Today, I live in Israel and am a dual U.S.-Israeli citizen. But I was born and raised in the United States. I am an American citizen and profoundly grateful for this birthright. Heroic men and women have laid down their lives to give me the right to vote, and I am grateful. I can’t say I am happy with the choices I have, but I am finally at peace about what I should do.

To be clear, I am not endorsing Mr. Trump. I am simply saying I am going to vote for him (by absentee ballot) because Hillary must be stopped.

In the meantime, I will continue to pray faithfully and earnestly for the Trump, Pence, Clinton and Kaine families and for their teams. I will pray the Lord has mercy on them, and mercy on each and every American.

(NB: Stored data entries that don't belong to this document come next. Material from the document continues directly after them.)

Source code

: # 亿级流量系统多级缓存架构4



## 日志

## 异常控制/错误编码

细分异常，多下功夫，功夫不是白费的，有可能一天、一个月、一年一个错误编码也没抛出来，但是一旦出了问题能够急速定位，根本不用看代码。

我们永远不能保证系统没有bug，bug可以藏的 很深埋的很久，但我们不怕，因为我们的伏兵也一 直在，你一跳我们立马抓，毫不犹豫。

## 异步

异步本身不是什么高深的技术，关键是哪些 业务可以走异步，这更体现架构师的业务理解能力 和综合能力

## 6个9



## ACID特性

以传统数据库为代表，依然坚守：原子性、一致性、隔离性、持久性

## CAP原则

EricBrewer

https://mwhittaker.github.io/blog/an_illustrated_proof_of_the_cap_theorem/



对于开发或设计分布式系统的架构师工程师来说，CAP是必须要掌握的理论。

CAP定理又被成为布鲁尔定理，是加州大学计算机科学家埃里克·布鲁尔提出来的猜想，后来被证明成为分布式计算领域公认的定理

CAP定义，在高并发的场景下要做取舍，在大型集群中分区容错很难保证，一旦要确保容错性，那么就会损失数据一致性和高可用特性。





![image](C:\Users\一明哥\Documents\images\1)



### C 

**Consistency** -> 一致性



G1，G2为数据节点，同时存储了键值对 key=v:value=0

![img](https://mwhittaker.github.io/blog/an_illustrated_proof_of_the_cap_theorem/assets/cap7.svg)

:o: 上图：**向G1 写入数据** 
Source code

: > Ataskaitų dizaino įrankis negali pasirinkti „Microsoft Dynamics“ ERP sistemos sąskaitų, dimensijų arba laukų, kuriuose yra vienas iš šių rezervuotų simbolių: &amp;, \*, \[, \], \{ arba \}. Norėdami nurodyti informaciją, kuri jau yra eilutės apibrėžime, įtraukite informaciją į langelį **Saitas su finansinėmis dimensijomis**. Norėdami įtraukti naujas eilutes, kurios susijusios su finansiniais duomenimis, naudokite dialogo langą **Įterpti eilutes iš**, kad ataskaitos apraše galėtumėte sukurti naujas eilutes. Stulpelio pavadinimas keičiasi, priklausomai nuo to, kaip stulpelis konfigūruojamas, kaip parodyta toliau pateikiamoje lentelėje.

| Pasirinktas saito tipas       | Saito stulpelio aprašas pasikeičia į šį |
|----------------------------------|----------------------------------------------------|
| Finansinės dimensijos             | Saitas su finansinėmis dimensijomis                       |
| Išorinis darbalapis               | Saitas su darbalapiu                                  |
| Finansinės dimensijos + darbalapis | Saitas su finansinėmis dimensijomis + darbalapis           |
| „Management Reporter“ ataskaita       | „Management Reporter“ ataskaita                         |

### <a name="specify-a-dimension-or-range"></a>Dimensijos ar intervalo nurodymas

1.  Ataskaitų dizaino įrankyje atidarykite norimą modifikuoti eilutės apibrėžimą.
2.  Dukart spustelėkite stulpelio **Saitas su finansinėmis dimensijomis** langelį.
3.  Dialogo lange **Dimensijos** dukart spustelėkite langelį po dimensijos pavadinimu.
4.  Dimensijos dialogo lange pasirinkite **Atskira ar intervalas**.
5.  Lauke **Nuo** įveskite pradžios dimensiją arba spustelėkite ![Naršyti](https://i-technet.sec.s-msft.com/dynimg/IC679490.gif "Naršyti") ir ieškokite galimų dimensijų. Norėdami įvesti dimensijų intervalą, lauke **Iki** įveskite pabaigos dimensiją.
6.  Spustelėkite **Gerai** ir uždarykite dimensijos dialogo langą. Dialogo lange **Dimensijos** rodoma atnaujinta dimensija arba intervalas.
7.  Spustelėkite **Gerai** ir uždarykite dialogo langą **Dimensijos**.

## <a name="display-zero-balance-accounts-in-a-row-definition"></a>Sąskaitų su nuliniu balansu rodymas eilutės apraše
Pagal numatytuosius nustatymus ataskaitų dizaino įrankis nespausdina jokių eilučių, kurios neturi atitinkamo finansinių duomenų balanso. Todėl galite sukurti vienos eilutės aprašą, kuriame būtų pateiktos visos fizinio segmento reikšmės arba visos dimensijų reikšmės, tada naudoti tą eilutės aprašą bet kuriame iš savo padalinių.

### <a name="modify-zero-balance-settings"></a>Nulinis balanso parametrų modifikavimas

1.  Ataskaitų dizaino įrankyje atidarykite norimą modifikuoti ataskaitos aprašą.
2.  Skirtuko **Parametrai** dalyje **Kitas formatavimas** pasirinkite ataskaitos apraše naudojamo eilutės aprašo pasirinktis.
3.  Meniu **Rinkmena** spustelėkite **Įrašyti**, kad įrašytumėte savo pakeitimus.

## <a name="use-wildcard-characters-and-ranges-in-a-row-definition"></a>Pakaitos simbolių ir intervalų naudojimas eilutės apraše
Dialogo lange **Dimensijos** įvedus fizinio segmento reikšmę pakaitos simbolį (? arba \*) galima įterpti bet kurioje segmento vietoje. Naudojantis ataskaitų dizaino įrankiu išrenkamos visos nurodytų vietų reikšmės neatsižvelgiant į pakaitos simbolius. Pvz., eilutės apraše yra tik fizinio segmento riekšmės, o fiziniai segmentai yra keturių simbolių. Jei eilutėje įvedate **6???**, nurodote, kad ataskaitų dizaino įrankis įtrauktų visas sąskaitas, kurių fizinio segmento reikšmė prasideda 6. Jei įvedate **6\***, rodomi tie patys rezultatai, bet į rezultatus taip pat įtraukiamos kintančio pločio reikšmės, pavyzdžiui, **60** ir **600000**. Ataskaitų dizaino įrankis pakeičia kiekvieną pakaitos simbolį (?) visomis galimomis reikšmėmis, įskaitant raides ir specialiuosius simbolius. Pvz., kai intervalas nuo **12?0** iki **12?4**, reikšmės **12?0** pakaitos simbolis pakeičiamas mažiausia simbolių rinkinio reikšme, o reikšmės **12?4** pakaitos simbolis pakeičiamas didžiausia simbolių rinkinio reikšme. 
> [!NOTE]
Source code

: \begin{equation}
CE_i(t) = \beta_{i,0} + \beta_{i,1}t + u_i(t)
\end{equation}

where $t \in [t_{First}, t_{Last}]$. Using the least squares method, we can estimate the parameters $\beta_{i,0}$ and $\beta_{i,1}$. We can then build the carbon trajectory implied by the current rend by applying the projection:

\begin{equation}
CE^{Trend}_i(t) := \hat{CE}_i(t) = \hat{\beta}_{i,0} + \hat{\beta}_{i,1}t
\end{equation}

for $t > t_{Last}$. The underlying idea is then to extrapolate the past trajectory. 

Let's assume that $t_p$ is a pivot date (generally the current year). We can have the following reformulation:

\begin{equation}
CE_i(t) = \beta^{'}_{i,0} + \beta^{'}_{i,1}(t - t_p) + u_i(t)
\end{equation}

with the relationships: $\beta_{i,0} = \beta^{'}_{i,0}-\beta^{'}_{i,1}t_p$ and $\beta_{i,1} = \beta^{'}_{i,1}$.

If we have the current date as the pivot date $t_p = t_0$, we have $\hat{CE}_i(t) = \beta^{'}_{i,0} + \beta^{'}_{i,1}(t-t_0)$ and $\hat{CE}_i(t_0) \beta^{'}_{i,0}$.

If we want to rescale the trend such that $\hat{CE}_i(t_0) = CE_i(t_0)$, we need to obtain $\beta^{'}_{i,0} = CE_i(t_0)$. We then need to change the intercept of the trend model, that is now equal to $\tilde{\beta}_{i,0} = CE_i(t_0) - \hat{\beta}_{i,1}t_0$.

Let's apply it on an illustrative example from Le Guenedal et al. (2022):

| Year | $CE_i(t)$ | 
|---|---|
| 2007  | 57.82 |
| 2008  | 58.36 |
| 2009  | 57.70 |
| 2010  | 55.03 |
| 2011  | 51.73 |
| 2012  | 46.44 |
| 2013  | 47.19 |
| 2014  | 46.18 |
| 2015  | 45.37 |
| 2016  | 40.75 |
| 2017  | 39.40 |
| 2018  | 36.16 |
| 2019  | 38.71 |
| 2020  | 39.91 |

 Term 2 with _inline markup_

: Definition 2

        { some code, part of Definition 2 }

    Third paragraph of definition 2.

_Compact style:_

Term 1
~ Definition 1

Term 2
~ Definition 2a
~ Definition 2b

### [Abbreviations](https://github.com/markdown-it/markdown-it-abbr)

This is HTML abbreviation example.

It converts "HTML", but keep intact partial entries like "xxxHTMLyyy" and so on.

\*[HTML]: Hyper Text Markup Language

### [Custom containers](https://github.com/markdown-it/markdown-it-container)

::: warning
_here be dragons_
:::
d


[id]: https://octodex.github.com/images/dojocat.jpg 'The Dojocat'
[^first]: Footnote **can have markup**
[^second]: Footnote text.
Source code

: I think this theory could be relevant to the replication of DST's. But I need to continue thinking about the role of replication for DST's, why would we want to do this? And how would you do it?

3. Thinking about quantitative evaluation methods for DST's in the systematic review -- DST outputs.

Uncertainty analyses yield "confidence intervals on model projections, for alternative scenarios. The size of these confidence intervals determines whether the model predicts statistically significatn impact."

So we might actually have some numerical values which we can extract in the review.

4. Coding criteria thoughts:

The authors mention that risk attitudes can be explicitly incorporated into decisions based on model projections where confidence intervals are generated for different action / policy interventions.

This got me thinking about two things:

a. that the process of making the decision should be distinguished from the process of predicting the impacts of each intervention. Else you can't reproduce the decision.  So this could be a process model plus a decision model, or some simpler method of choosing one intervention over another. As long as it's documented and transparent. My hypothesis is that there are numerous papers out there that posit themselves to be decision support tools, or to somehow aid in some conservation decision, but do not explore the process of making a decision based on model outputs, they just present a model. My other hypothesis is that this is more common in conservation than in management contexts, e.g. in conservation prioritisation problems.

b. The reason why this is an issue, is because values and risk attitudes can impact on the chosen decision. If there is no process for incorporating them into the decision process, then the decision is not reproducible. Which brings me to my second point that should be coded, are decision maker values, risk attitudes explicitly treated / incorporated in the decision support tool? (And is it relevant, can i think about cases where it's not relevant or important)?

Finally, I will also keep meditating on a sobering passage of Scripture at this critical moment — 1 Samuel 12:22-25 – and encourage other believers to do the same:

“For the Lord will not abandon His people on account of His great name, because the Lord has been pleased to make you a people for Himself,” said Samuel to his nation. “Moreover, as for me, far be it from me that I should sin against the Lord by ceasing to pray for you; but I will instruct you in the good and right way. Only fear the Lord and serve Him in truth with all your heart; for consider what great things He has done for you. But if you still do wickedly, both you and your king will be swept away.”


[This column is based on my personal beliefs and opinions. I share them in my personal capacity as an American citizen and an author. They do not necessarily reflect the views of The Joshua Fund, which is a non-profit organization and takes no political or legislative positions.]